RigsTx said:
McInnis 03 said:
RigsTx said:
McInnis 03 said:
NNDM May $20 sweeping. Stock at $9
How often do you take a position after seeing these large sweeps?
Is there a volume trigger for you? Or does that just raise the antenna of maybe you should look at the stock?
I've seen Cheddar Flow as one of the better Options trackers out there. I'm assuming that is what you use also?
FWIW,
If I was following here I'd likely buy something like May 12.5's and sell May 20c's. $1 to make $7.50 in 2 months seems like nice risk/return for me.
That makes sense. I really need to learn more about Spreads.
In your example, the risk is that it never gets above $12.5 and the calls expire worthless correct?
But if the stock is $19.99 at expiration, you close out the position for max profit.
I know you will always close out beforehand, but wanted to make sure I understood the logic.

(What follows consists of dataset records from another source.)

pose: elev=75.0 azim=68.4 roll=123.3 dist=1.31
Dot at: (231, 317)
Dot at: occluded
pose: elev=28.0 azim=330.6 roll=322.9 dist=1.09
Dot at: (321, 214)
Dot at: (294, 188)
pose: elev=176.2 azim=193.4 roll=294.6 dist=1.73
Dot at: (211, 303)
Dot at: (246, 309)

This actually brought up another question:
Let's say at expiration the stock is at $25. Do the brokerage houses close out your spread for you or do you still have to do it manually.
In this case I would purchase xxx amount of shares at $12.5 and immediately sell them at $20?

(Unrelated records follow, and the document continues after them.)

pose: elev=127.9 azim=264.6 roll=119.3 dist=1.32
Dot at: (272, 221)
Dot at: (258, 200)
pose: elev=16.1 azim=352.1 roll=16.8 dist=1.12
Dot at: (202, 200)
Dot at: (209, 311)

Sounds like you have it, but for the class, here are a few scenarios:
A) Stock never sees 12.5, you hold to expiration, you go to $0. Risk is premium paid. If you sense it coming though you could sell for a loss and salvage whatever is left. You can also set stops on spreads like you would for a single option.
B) Stock sees somewhere between 12.5 and 20.....depending on WHEN this happens is what determines if you're profitable or not. Your breakeven at expiration on $1 spent would be $13.50. The 20 would go to zero and you could buy the $20 back early if you want or sell the spread to close it, etc. Many different ways to play thsi hand.
C) Stock goes moonshot, let's say $25. You hold to expiration. You could close it early for profit, you could take max profit close to expiration of $7.50 per spread, or you let your brokerage handle the transaction and you'd still see $7.50 cash because you'd exercise your $12.50's and your buyer would exercise their $20's, so you'd receive $20 for your shares, and you'd pay $12.50 for those shares.....hence $7.50 in your pocket.